* EXERCISE BRIEF *
From the entries that follow, reproduce exactly and only the lines from the line with "Please answer this. Does" to the line with "Figure 2: 3-D", endpoints included.

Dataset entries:
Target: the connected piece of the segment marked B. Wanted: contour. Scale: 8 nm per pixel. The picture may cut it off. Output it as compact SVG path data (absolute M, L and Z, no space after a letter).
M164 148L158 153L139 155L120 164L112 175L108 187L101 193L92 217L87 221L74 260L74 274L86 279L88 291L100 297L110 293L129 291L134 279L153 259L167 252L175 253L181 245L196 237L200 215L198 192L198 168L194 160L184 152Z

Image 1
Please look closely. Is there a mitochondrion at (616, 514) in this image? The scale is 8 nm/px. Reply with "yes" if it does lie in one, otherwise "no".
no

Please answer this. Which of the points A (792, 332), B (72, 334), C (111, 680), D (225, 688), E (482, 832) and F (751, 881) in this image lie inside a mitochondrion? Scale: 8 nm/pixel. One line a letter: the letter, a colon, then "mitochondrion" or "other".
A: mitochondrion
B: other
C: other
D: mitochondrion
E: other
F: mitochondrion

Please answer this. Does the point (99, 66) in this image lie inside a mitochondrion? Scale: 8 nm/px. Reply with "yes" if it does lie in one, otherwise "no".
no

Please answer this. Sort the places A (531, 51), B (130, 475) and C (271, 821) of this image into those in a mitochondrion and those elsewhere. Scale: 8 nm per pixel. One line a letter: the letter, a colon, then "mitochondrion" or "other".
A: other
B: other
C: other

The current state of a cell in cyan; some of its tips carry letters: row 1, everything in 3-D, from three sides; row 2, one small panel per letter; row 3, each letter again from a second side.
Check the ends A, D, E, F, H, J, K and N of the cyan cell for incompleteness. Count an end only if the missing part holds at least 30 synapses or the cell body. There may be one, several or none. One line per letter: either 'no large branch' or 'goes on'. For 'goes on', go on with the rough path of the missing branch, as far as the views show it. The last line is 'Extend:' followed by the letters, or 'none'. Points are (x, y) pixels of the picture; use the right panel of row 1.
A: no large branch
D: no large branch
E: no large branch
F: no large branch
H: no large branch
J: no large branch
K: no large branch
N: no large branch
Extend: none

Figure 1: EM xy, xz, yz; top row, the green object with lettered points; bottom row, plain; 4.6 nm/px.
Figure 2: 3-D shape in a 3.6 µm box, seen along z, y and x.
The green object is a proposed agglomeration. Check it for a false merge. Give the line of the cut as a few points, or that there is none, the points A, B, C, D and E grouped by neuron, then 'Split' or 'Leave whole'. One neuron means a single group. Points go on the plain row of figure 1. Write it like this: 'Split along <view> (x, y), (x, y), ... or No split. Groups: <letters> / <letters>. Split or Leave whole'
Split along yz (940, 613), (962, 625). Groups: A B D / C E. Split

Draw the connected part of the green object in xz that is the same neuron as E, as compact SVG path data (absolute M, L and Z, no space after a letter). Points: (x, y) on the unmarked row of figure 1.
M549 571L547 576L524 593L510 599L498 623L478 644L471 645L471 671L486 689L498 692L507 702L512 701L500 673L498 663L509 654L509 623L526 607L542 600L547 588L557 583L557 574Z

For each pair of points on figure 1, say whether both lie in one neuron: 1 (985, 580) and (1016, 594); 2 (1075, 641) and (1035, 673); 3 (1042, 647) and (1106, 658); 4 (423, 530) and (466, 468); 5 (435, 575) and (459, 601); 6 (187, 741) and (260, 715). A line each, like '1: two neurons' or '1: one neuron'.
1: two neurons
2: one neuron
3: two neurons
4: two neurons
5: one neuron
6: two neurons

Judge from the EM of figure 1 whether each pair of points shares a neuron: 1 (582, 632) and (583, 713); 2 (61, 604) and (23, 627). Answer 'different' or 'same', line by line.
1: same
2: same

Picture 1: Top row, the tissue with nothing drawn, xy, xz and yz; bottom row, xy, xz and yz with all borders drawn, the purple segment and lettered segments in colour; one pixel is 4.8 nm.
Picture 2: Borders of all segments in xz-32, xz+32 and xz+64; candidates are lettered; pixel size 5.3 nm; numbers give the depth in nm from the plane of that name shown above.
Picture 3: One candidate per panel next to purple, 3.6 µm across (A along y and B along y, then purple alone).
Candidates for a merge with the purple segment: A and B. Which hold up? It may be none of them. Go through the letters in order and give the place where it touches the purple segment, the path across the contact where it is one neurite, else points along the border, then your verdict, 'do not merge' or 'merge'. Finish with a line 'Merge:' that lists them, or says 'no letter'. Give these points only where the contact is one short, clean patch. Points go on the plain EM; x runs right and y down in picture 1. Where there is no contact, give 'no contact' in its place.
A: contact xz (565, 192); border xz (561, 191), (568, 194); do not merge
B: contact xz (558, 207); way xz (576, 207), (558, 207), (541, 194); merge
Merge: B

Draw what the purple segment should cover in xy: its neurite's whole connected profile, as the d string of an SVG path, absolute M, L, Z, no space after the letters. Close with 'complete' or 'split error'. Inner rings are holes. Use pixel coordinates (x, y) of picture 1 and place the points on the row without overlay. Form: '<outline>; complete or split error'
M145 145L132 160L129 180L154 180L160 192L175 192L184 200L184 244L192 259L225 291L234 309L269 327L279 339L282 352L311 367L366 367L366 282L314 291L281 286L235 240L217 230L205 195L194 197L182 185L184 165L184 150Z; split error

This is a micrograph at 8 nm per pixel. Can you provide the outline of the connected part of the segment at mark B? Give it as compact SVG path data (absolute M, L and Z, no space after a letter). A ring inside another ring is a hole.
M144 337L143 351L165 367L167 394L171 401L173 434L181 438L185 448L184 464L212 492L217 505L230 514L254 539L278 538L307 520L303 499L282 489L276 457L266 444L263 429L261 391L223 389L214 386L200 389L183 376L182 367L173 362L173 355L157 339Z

* RESULT OF THIS EXERCISE *
Please answer this. Does the point (99, 66) in this image lie inside a mitochondrion? Scale: 8 nm/px. Reply with "yes" if it does lie in one, otherwise "no".
no

Please answer this. Sort the places A (531, 51), B (130, 475) and C (271, 821) of this image into those in a mitochondrion and those elsewhere. Scale: 8 nm per pixel. One line a letter: the letter, a colon, then "mitochondrion" or "other".
A: other
B: other
C: other

The current state of a cell in cyan; some of its tips carry letters: row 1, everything in 3-D, from three sides; row 2, one small panel per letter; row 3, each letter again from a second side.
Check the ends A, D, E, F, H, J, K and N of the cyan cell for incompleteness. Count an end only if the missing part holds at least 30 synapses or the cell body. There may be one, several or none. One line per letter: either 'no large branch' or 'goes on'. For 'goes on', go on with the rough path of the missing branch, as far as the views show it. The last line is 'Extend:' followed by the letters, or 'none'. Points are (x, y) pixels of the picture; use the right panel of row 1.
A: no large branch
D: no large branch
E: no large branch
F: no large branch
H: no large branch
J: no large branch
K: no large branch
N: no large branch
Extend: none

Figure 1: EM xy, xz, yz; top row, the green object with lettered points; bottom row, plain; 4.6 nm/px.
Figure 2: 3-D shape in a 3.6 µm box, seen along z, y and x.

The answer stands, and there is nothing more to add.